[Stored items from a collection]
= = = =
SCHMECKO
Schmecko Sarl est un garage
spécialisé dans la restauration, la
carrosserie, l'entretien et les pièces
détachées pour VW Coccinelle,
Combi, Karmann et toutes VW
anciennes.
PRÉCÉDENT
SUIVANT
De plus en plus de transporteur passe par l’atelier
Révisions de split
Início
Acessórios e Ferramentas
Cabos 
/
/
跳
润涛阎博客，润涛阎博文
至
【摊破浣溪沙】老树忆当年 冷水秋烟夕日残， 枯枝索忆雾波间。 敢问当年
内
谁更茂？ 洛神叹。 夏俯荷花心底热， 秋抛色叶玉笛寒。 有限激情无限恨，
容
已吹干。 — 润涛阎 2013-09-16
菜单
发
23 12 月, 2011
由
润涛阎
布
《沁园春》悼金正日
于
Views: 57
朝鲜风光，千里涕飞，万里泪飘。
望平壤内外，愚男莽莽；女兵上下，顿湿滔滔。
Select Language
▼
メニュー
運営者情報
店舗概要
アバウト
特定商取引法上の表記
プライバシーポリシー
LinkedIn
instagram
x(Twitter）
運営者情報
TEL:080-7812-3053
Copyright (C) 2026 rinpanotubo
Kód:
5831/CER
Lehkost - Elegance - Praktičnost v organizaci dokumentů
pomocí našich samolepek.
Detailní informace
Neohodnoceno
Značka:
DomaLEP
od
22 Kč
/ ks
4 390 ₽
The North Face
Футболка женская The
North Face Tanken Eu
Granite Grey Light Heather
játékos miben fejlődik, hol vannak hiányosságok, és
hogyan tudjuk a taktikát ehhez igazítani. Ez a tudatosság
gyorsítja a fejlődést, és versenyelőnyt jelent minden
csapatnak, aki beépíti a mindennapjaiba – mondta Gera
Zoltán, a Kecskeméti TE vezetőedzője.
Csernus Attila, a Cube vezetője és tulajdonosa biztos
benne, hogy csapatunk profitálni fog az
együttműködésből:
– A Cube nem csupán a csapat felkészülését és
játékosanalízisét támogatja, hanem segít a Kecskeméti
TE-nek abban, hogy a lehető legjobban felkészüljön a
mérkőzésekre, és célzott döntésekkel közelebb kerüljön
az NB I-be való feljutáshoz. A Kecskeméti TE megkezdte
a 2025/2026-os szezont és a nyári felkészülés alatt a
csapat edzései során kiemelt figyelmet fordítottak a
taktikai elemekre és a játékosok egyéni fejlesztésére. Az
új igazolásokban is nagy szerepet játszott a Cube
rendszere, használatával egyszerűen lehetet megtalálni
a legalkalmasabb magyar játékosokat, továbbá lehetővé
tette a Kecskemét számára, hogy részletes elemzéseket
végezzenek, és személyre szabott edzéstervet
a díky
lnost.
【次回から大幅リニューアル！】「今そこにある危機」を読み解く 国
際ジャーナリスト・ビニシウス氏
= = = =
### [TASK INSTRUCTIONS]
Scan the records for the word "Cube" and copy every line where it is found.

### [FINAL ANSWER]
Csernus Attila, a Cube vezetője és tulajdonosa biztos
– A Cube nem csupán a csapat felkészülését és
új igazolásokban is nagy szerepet játszott a Cube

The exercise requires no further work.